Alí Cañas

Personal information
- Full name: José Alí Cañas Navas
- Date of birth: 19 June 1960 (age 65)
- Place of birth: Mérida, Venezuela
- Position: Forward

Team information
- Current team: Deportivo Táchira (assistant)

Senior career*
- Years: Team / Apps / (Gls)
- 1976: Portuguesa
- 1976–1980: Estudiantes de Mérida
- 1985–1986: ULA
- 1987: Estudiantes de Mérida

Managerial career
- 1992–2000: Venezuela (assistant)
- 1998: Zulia (assistant)
- 1998: Monagas
- 2001–2002: Estudiantes de Mérida (assistant)
- 2003: Maracaibo
- 2003–2005: Monagas
- 2006: Ghana (assistant)
- 2007: Monagas
- 2008: Mineros
- 2009: Estrella Roja
- 2010–2011: Monagas
- 2012–2013: Yaracuyanos
- 2014–2015: Deportivo Lara (assistant)
- 2016–2017: Deportivo Lara
- 2017–2019: Zamora
- 2020–2022: Portuguesa
- 2023: Estudiantes de Mérida
- 2024: Zamora
- 2025–: Deportivo Táchira

= Alí Cañas =

Venezuelan football manager (born 1960)

José Alí Cañas Navas (born 19 June 1960) is a Venezuelan football manager and former player who played as a forward. He is the current assistant manager of Deportivo Táchira.

Cañas is the youngest Venezuelan to feature in a Copa Libertadores match, playing at the age of 15 in the 1976 edition. He is also the only Venezuelan manager to take part of a FIFA World Cup, after being an assistant of Ratomir Dujković in the Ghana national team for the 2006 edition.

==Career==
Born in Mérida, Cañas played one Copa Libertadores match for Portuguesa before moving to Estudiantes de Mérida in 1976. He left the club in 1980, and subsequently represented Universidad de Los Andes before returning to Estudiantes in 1987.

Shortly after retiring, Cañas became Ratomir Dujković's assistant at the Venezuela national team. He also worked under the same role with subsequent managers Eduardo Borrero and José Omar Pastoriza, while also assisting Dujković at Zulia in 1998; in that year, he was also in charge of Monagas.

In 2003, Cañas led Maracaibo to the Clausura title, but lost the final to Caracas. He subsequently returned to Monagas, and was named Dujković's assistant at the Ghana national team on 29 December 2005.

After the 2006 FIFA World Cup, Cañas returned to his home country and rejoined Monagas for a third spell. He was appointed manager of Mineros for the 2008 campaign, but was sacked in September of that year.

In 2010, after a period at Estrella Roja, Cañas was again named manager of Monagas. He left the club on 7 December 2011, and was presented as manager of Yaracuyanos the following 21 June.

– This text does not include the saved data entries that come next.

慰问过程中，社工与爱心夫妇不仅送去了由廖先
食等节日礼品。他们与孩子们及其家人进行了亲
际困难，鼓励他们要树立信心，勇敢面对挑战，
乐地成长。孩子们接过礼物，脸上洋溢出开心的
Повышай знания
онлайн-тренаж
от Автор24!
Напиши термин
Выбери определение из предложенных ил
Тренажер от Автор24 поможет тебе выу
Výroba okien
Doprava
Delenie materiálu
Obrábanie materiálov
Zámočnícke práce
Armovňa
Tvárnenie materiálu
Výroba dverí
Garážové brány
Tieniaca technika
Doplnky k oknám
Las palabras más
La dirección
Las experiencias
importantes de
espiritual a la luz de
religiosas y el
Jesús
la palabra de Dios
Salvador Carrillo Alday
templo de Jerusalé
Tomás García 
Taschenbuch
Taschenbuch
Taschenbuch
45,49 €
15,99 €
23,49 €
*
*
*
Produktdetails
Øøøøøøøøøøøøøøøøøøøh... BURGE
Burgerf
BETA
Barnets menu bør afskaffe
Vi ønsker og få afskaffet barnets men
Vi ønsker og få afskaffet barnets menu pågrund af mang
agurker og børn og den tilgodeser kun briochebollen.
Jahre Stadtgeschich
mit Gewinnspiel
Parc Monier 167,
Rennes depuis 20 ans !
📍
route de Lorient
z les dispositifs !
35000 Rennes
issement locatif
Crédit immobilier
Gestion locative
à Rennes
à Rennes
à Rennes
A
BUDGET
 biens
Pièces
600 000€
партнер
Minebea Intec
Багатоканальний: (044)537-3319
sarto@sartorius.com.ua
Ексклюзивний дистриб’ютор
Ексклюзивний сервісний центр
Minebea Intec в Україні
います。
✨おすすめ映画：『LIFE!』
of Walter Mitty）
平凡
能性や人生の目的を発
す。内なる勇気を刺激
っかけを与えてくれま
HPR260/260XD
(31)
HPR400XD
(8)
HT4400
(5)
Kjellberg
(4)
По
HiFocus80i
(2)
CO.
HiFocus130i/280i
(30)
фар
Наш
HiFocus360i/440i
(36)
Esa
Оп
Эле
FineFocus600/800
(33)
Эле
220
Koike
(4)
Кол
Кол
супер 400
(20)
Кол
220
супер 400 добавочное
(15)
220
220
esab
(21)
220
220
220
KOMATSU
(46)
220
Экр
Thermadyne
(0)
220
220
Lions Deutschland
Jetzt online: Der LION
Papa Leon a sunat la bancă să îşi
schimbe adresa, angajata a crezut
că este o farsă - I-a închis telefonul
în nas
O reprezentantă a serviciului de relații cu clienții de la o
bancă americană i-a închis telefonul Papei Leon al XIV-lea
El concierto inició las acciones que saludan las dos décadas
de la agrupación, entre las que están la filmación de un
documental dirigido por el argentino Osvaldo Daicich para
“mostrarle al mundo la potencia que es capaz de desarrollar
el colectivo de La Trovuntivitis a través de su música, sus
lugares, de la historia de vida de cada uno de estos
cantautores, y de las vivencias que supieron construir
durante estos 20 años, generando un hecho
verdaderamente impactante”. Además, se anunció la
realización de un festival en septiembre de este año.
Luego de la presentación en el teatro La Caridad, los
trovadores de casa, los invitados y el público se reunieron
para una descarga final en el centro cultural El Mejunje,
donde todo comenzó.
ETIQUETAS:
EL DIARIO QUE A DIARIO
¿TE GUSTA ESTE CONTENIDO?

On 11 January 2016, after two years as Rafael Dudamel's assistant at Deportivo Lara, Cañas was named manager of the club. He left on a mutual agreement on 27 July, and took over Zamora on 23 August 2017.

Cañas led Zamora to their title in 2018, but was sacked on 4 October 2019. On 3 September 2020, after nearly one year without a club, he was appointed in charge of former side Portuguesa.

Cañas left Portuguesa on a mutual agreement on 2 August 2022. On 27 January of the following year, he took over Estudiantes de Mérida, but resigned on 30 May.

On 1 April 2024, Cañas returned to Zamora, replacing Enrique Maggiolo.